Afraid to even think?
That’s the paralyzing power of fear. Notice I gave no reasons for why we might or might not say something or use a given pronoun – I just gave examples and I strongly suspect most of you filled in the blanks. When we are afraid of something without reasoning it through, that’s when fear is completely running amok. Being afraid is natural; letting fear rule over you is just dumb.
Yeah, yeah, easy for me to say – I’m a political blogger what would I know about… Oh… Yeppers, it happens to me. A lot.
One nice thing about letting fear rule over you is that you have a lot fewer choices to make. Pretty much anything that scares you is out – and as you live under fear, more and more things scare you. Which means fewer and fewer choices to be made – and less and less of life to be lived.
Maybe jumping off the garage roof was a dumb idea – but running around the backyard imagining you were really flying was great, wasn’t it? Okay, it hurt when you met the pavement trying to learn to ride a bike – but that first time you rode without training wheels or your Dad hanging on was exhilarating, wasn’t it? Sometimes you won – sometimes you didn’t – but each time you tried, you learned something and it made it easier to try again. Life is like that – and fear can rob you of it all.
The world doesn’t come in size ‘perfectly safe’. We have to navigate between acceptable and unacceptable – even insane – risks. Some are worth taking; some not. We were given brains to figure out which is which.
And here’s the rest of the story: it’s true that sometimes bad things happen but it’s also true that Chicken Little was a twit. The world has been around for a while and will likely be around a great while longer. Despite humanities better attempts – remember Mutual Assured Destruction? – we haven’t destroyed the planet or ourselves. It’s unlikely we’ll manage to do either in any given week.

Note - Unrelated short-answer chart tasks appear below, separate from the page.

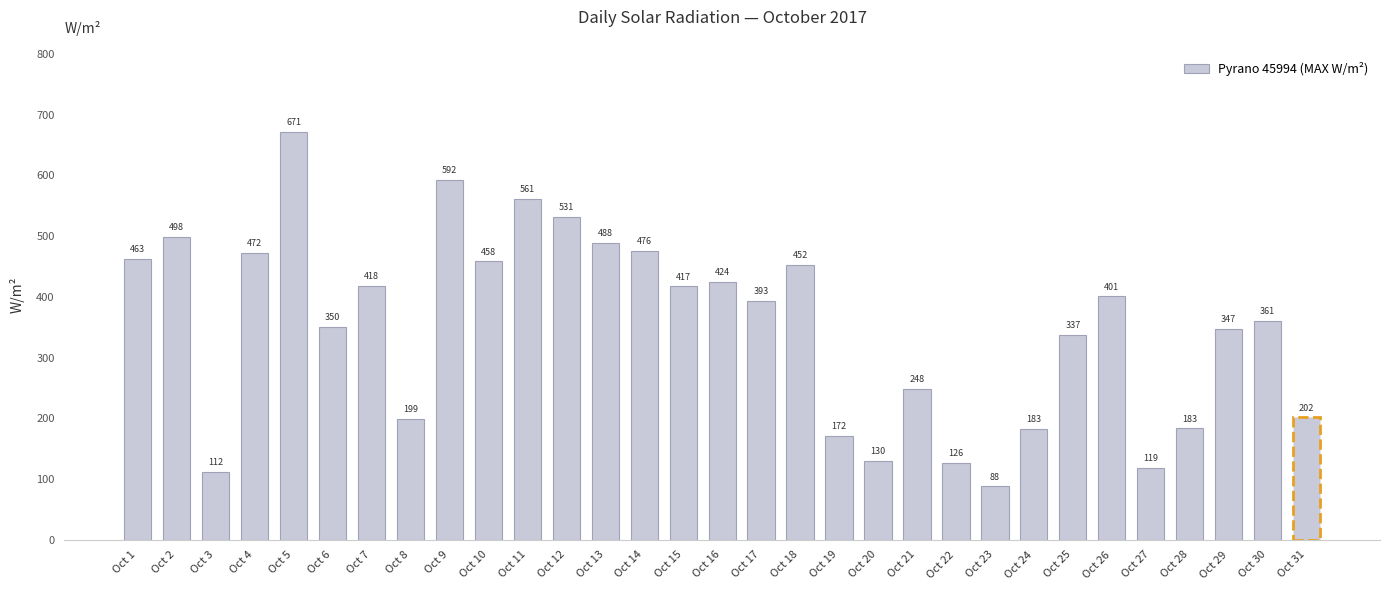

Which label corresponds to the largest value in the chart?

Oct 5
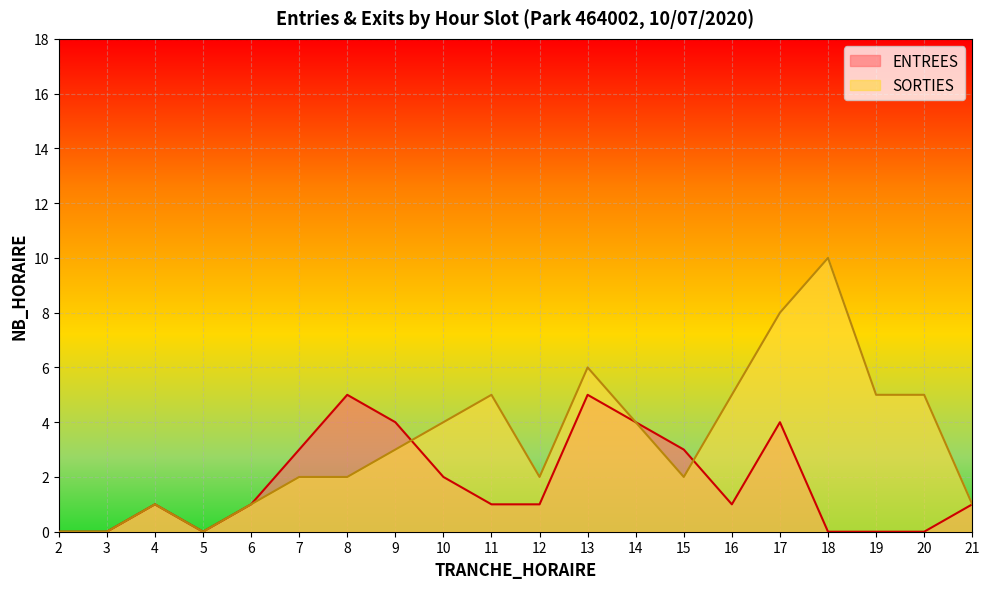

Which category has the highest value in the ENTREES series?

8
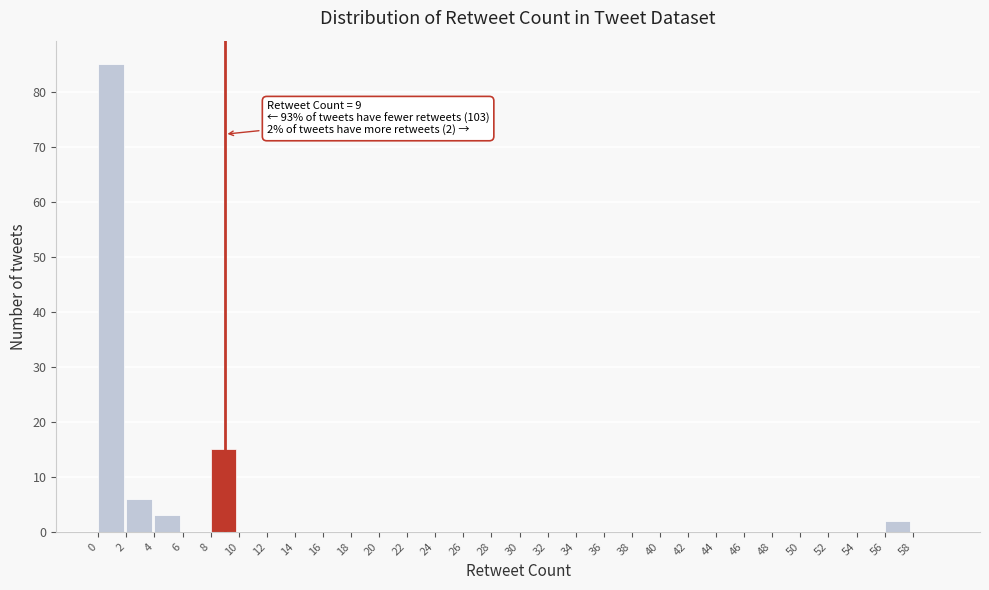

Over which range of the x-axis is the bar tallest?

0 to 2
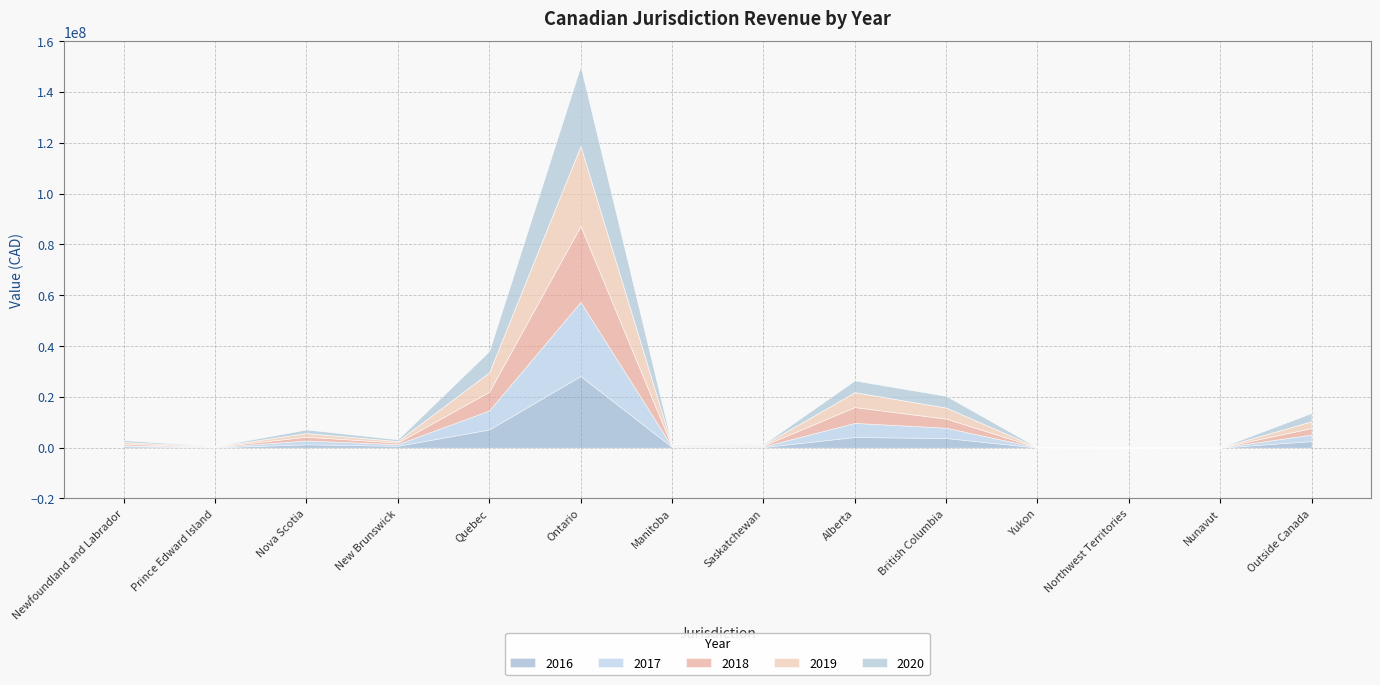

What is the approximate value of 2020 at Nunavut?

12226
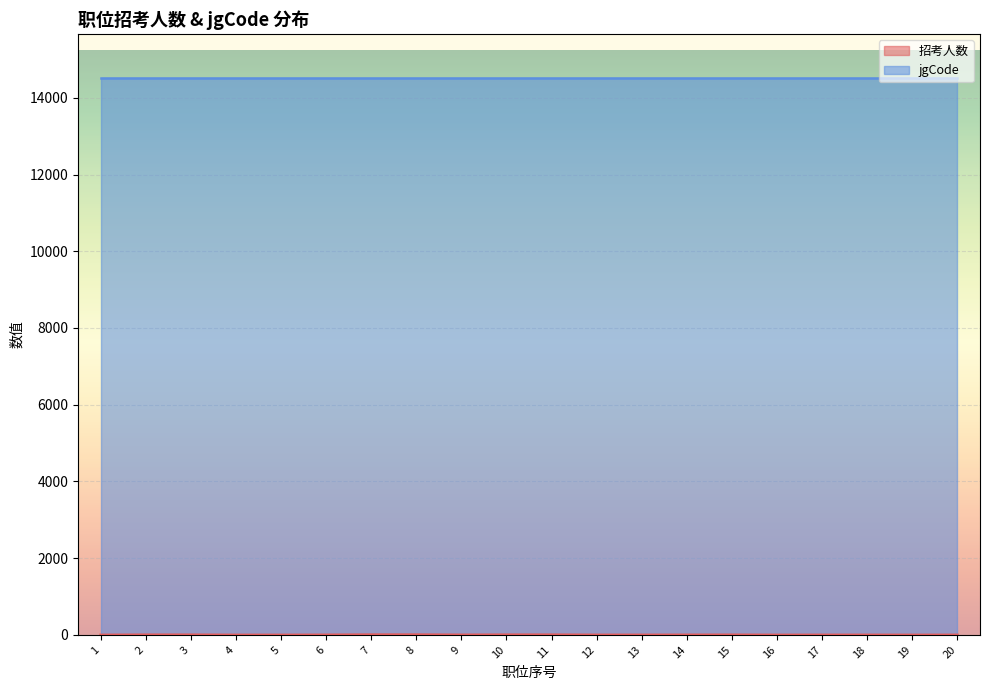

How many interior local valleys does the 招考人数 (line) series have?

3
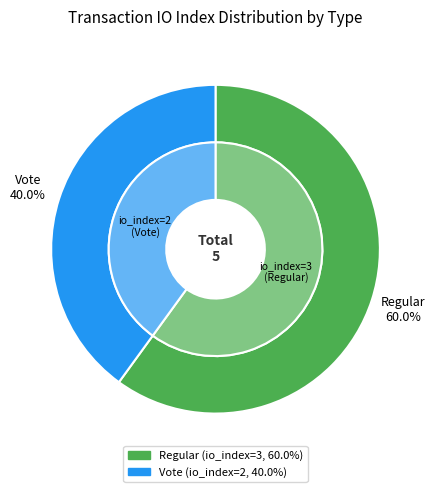

Rank the categories by value from highest to lowest.

Regular (io_index=3), Vote (io_index=2)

The slippery slope is a logical fallacy because a person can see the danger and stop. It’s a political reality because it does no good to stop when an entire mob is rushing up behind you – you just get swept over the edge with everyone else. BUT to think that those are our only choices is a false dichotomy. We can see the danger, get out of the way and start warning the idiots rushing forward. Some of them will hear and stop – some won’t. But that’s still good enough if we can warn everyone in time to stop the mob from being a mob. The headlong few at the front will still have a chance to stop if there aren’t a bunch of crazed people behind them.
We can’t consider rationally in a state of fear. We aren’t designed to do that. We are designed to avoid imminent danger and then decide what to do next, once we can think rationally. something that happens in a split second, this works great. Prolonging the fear months or years? That just gets an irrational mob running off the proverbial cliff.
Sort of like now, when ‘following the science’ has begun to look like a Keystone Kops movie, only not nearly as funny. The first step to improving things is one everyone can take – and it’s hard.
Stop being afraid. Don’t live in the fear – look it in the eye and tell it that you don’t need to run off a cliff, thanks. Find something to take your mind of of it for a while if you can’t make it stop – then come back and think about it once the fear is under control. Don’t hide from the fear – control it.
It’s simple to say and hard to do – but so is housebreaking a puppy. You have to get the dog to do what it needs to do on your schedule – and the dog doesn’t have a clue what you want or why. But millions of puppies are housebroken every year. Emotions are a lot like puppies – they want to help but they aren’t particularly bright. You have to train them – and you can.
You managed 12 years of sitting still listening to a teacher because you can control yourself. Fear is no different. It has its place but you must be its master.
Make the world a better place – step one is to control your fear. Don’t be afraid.